There’s no shortage of health initiatives on a national level aimed at America’s obesity epidemic, and the African American community is disproportionately at risk for heart disease and related complications. When it comes to sowing the seeds for healthy change in our community, four Black women are leading the charge.
Bianca Coats MPA, RDN, LDN
Eating God’s Way/ZCSD Supervisor of Child Nutrition
Bianca Plant’s motto as a nutritionist is “keep it simple.” She tells her clients to eat clean, wholesome foods and make sure that they have balanced plates. Lots of veggies and protein, and some carbs and fat to balance things out. Simple.
But her role as Supervisor of Child Nutrition for Zachary Community schools is anything but simple! Keeping the children of Zachary fed is a complex dance.
Coats spends her days planning menus and making sure they align with the federal and state nutritional guidelines, placing orders to get that food onto the plates of Zachary students, and coordinating with the nutrition leaders at each individual school to see what needs to be done to keep everyone fed. Your kids will probably know her best as the reason that they have whole-grain Papa Johns or Subway for lunch!
It’s a big job, but one that she does with enthusiasm and joy. You can see that spirit first hand if you tune into KLFY in Lafayette, where she has a live, monthly nutritional segment. In that capacity, she reaches people across the viewing area with helpful tips and tricks as well as wonderful seasonal advice.
Coats is also the author of Eating God’s Way, a cookbook and lifestyle blog dedicated to promoting lifestyle changes through healthy, beautiful meals.
Owner, Zen-Jus Juicery, Church Street
The ingredients for Zen-Jus are as follows: start with a Creole country girl, give her a class on holistic wellness while she’s pregnant and earning her master’s degree in kinesiology. Do not underestimate the combination of maternal instinct and a supportive and loving husband. Slowly add small doses of alternative medicine, while reducing meat intake and increasing natural remedies. The results are simply astounding!
Brittany Lawrence, owner of Zachary’s first cold-pressed juicery, is that girl. The Zachary native grew up in a typical South Louisiana household–that is, not necessarily super health-conscious. But her dad was a farmer, and he introduced her to broccoli and salads when she was younger.
She’d heard about holistic wellness but it didn’t resonate with her until she went through the grad school classes as a mother-to-be. “Nutrition class opened my eyes to the foods I was consuming,” she says. “A lot of family members had passed away to [preventable] food-related illnesses, and I didn’t want to continue that pattern with my kids,” Lawrence says.
Lawrence says being a Black woman in a health food store has allowed her to help other people of color on their health journey. “A lot of people come to our store because they see someone who looks like them,” she says. “Sometimes it’s good to hear from someone who looks like you.” She is happy to make healthy alternatives, including cold-pressed juices, fresh smoothies, healthy snacks, coffee blends, teas, juice cleanse programs, and locally made holistic retail items, available for Zachary at her brick-and-mortar store, located in front of Rouse’s.
Alexis Motley MS, RDN, LDN
My Kid Plate Foundation
Faced with educating two young boys in the Covid-19 lockdown, Alexis Motley decided to start a garden. With deep roots in Louisiana cooking and her years of experience as a professional nutritionist and registered dietician, she used the garden to teach the boys everything from nutrition, to food history, to science. When her youngest child returned to the LSU Laboratory Preschool the following year, it seemed like a natural fit to start a community garden at the school.
The Foundation now has eight gardens across South Louisiana and has a partnership with Southern University Lab Schools to develop six more this year.
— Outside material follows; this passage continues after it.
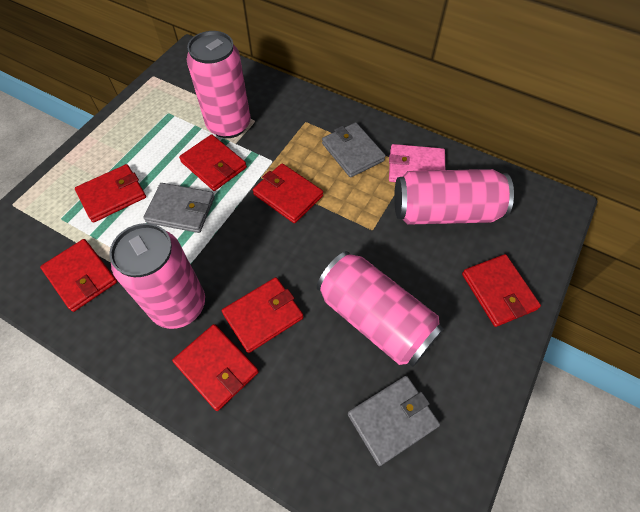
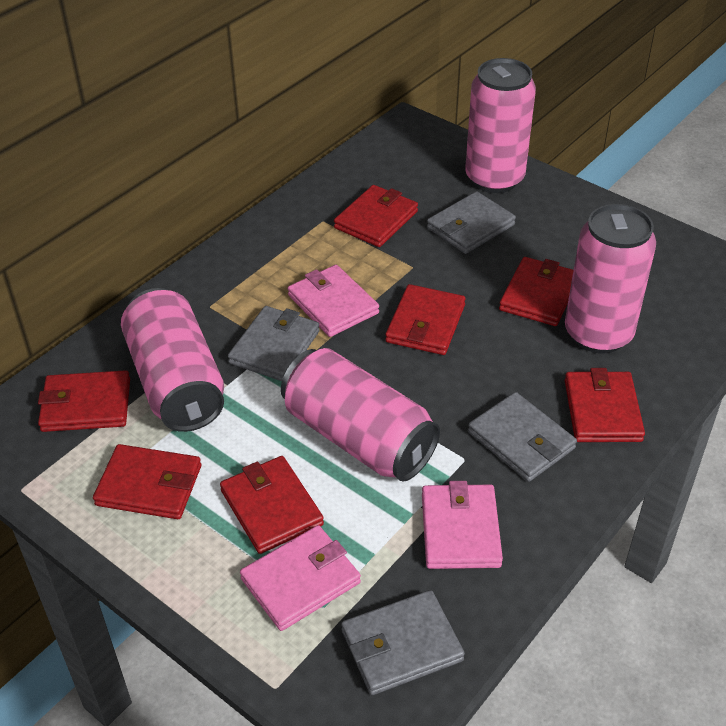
grey wallet: [143,183,215,233] [322,122,386,178] [348,376,440,466] = 3 -> [228,306,320,381] [341,590,465,695] [427,191,516,254] [468,392,577,482] = 4
pink wallet: [389,144,445,182] = 1 -> [240,525,361,631] [288,265,379,337] [422,481,503,569] = 3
Every garden is planted with input from the community it serves, with special focus on finding things that can be incorporated into traditional recipes and that respect cultural eating.
Taking things from one garden to an entire network was made possible with a grant from Siggi’s Yogurt, aimed to empower nutrition professionals to develop programs to improve health in their communities. Alexis was chosen from a nationwide pool of applicants, and the The My Kid Plate Foundation was born. Students learn to plant and eat the rainbow, and they take these lessons home. Motley is growing healthier gardens and healthier communities.
Golden Vegan, Main Street
With an education degree from University of New Orleans and years of teaching, Neshia Rowe has a lot of experience knowing what people need and making it something they want. Golden Vegan is a place like no other for plant-based foodies. When Rowe started looking into vegan cooking as a way to improve her health, there were a few naysayers who couldn’t imagine life without meat. Then they tried her Boom Boom ‘Shrooms and quickly changed their tune.
Golden Vegan is currently open Monday-Friday from 11-5, but will hopefully have expanded hours soon. Rowe recently applied for a state program that allows high school students to gain work experience as interns. Future plans also include expanding a line of vegan vending machines to serve schools and businesses, so folks on the go can have a healthy option. The Golden Vegan is conveniently located in the strip center on Highway 19 behind Taco Bell, making it a convenient alternative for a game-time decision when swinging into that drive-thru parking lot!